Flower‐Like Nanozymes with Large Accessibility of Single Atom Catalysis Sites for ROS Generation Boosted Tumor Therapy

The use of reactive oxygen species (ROS) generators based on single‐atom catalysts (SACs) has been an emerging strategy for mediating tumor therapy, however, the current systems suffer from low mass transport efficiency. Here, a novel strategy of morphology fragmentation is developed to fabricate flower‐like SAC nanozymes with greatly improved 3D accessibility of active sites. Specifically, the coordinationally polymerized zeolite imidazole framework acts as a polyphenol oxidase‐like enzyme to catalyze the in situ polymerization of polydopamine (PDA) which leads to blockage of micropores and crosslinking of the morphology‐deteriorated ZIF nanosheets.

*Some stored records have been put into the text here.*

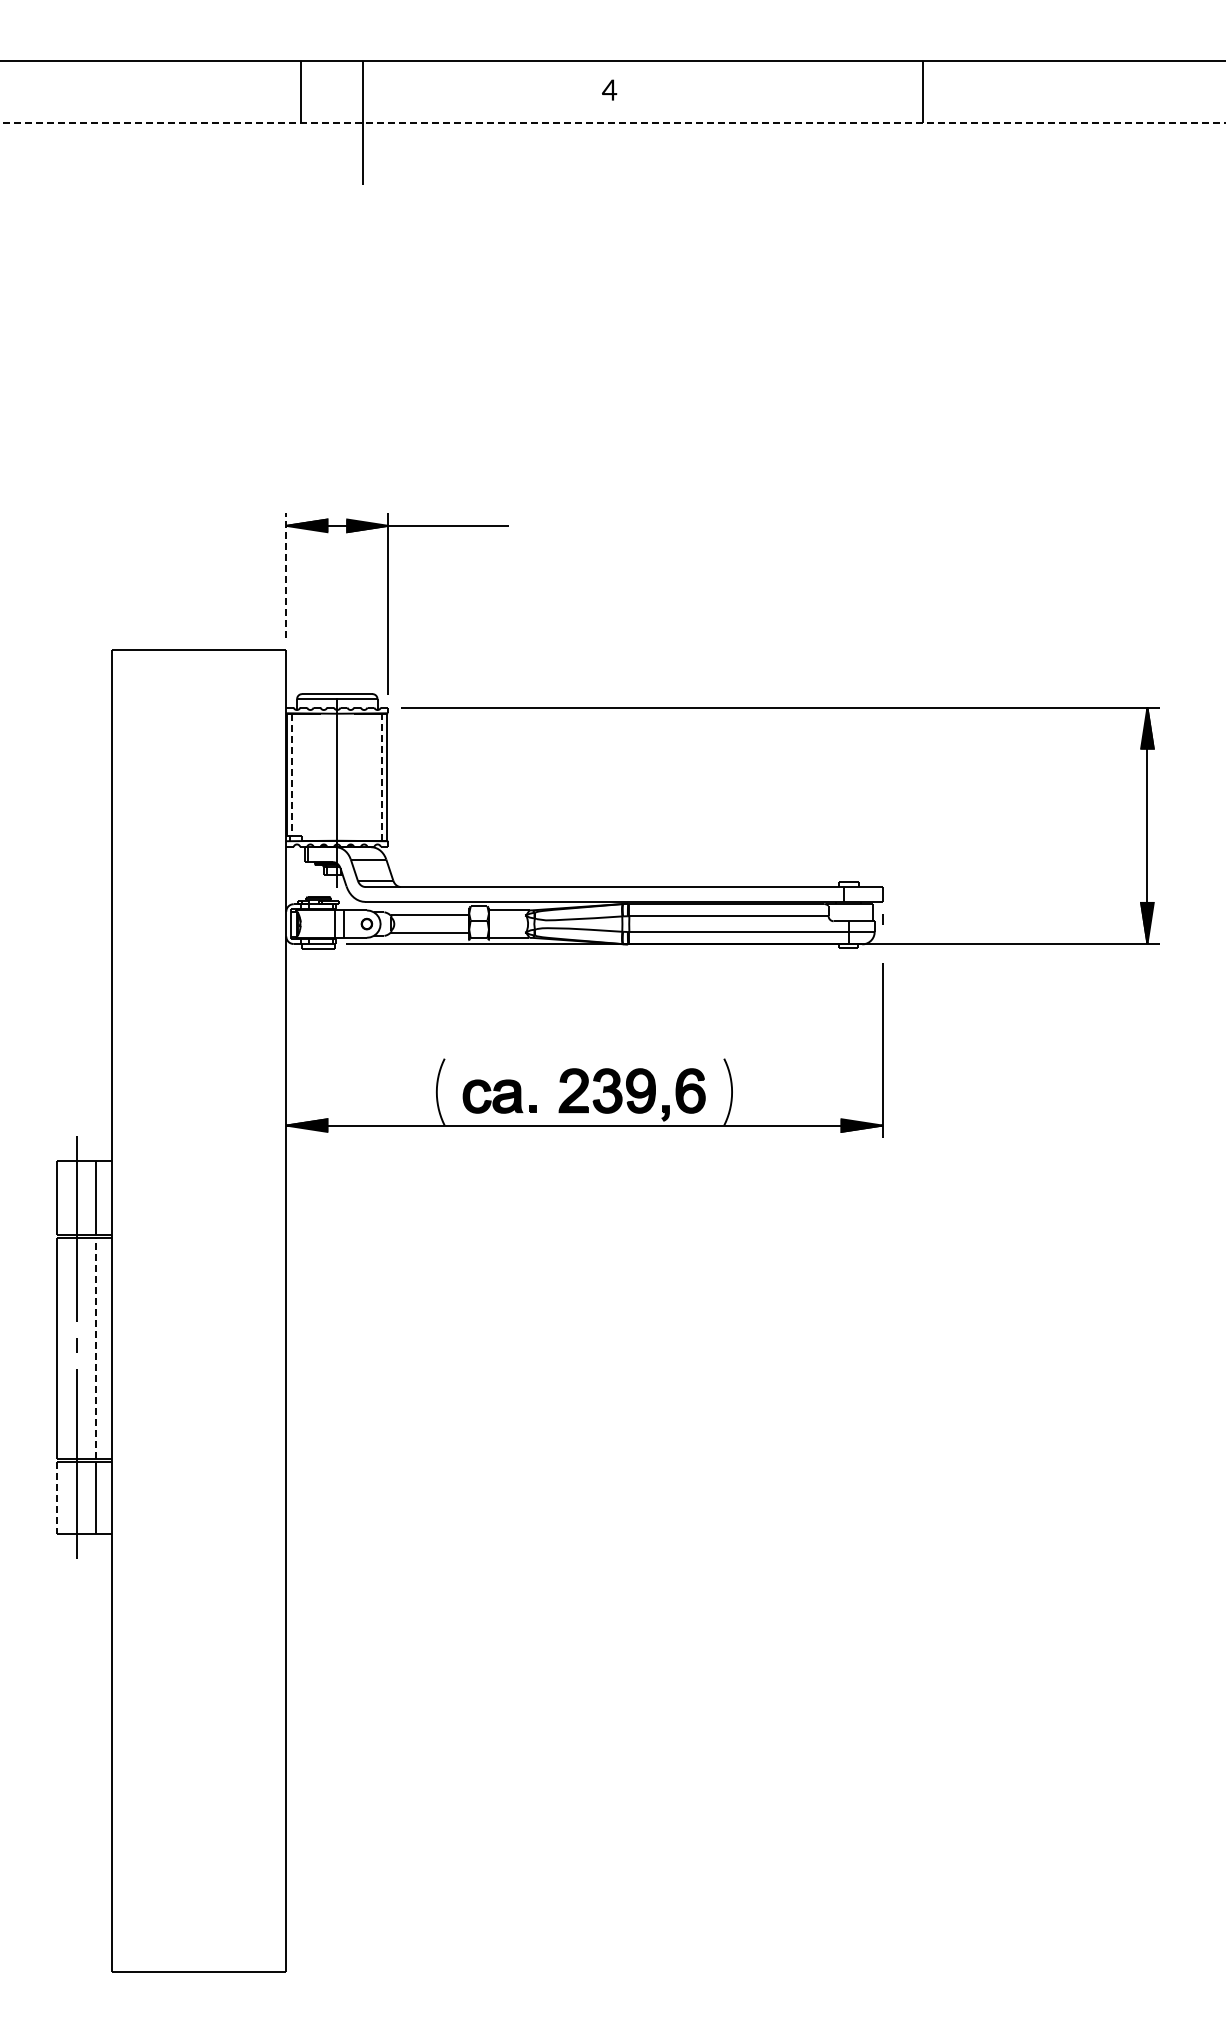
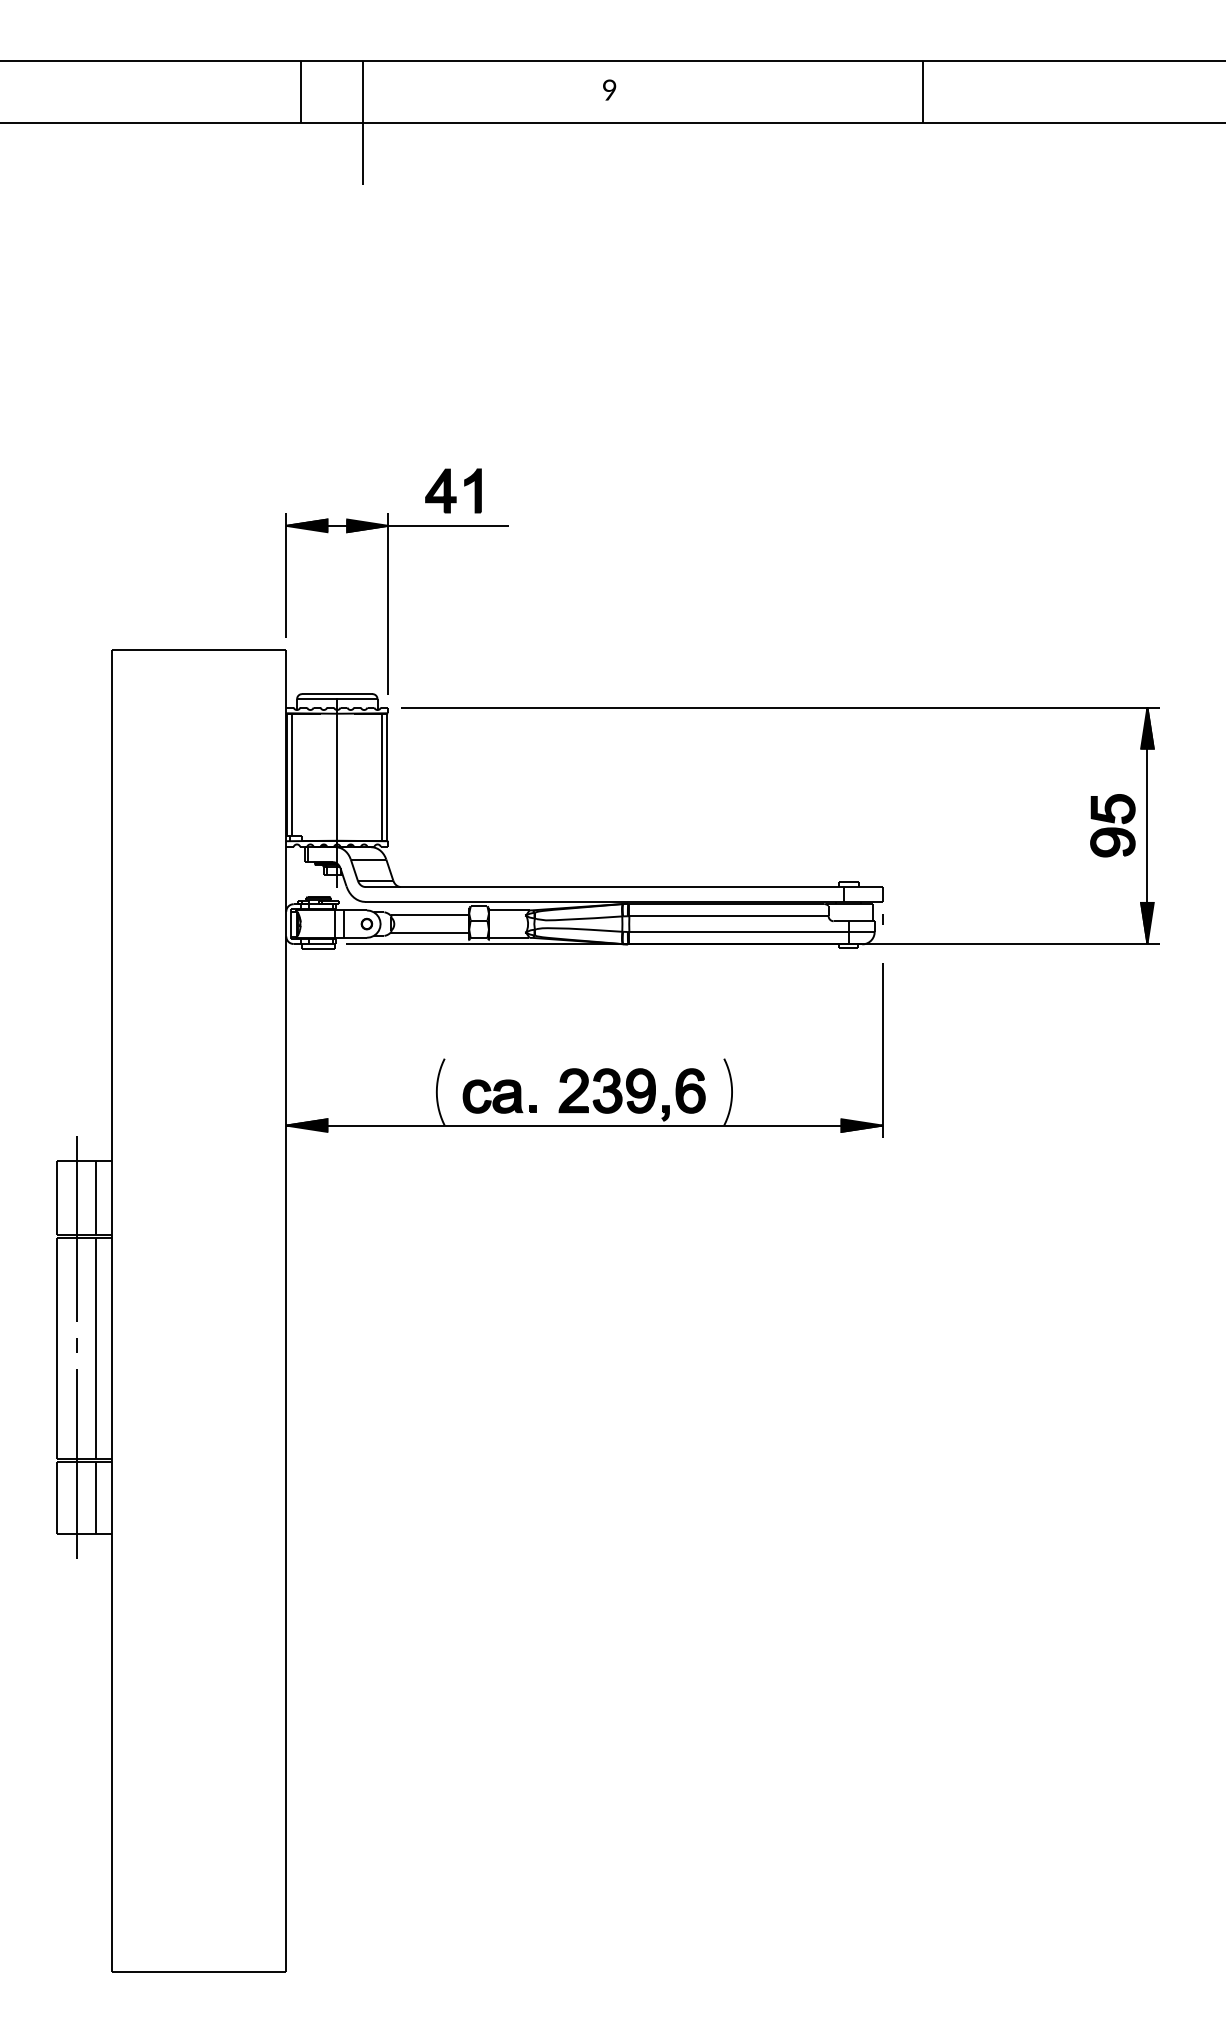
text at (609, 89): 4 -> 9
line at (613, 123): dashed -> solid
part at (453, 490): none -> present
line at (286, 575): dashed -> solid
line at (291, 775): dashed -> solid
line at (382, 777): dashed -> solid
part at (1112, 825): none -> present
line at (96, 1348): dashed -> solid
line at (57, 1498): dashed -> solid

The protective carbonization by PDA results in SAC nanozymes (C‐NFs) with plenty of reopened micropores and defect mesopores (≈4 nm) in the nanopetals, large interpetal pore space (≈39 nm), high surface area (388 m2 g−1), as well as an ultrahigh loading metal atoms (27.3 wt%). Subsequently, a superior peroxidases‐like activity (36.6‐fold increment in the turnover frequency) facilitates significantly strengthened ROS generation and damage of biomolecules. Moreover, the employment of apoferritin modification/loading leads to particle dispersion in solution and concomitant drug loading. The following cancer cell re‐sensitization is proven to be advantageous for boosting ROS‐facilitated treatment of drug‐resistant tumors, opening up new avenues for ROS therapy. Flower‐like single‐atom catalyst nanozymes are prepared by a “polymer‐assisted morphology fragmentation” mechanism to boost reactive oxygen species generation in tumor microenvironments. The unique morphology not only allows for accessibility of the catalytic sites within the structure, substrate diffusion, and reaction kinetics, but also provides a platform for oxidative stress‐induced sensitization and treatment of therapy‐resistant tumors.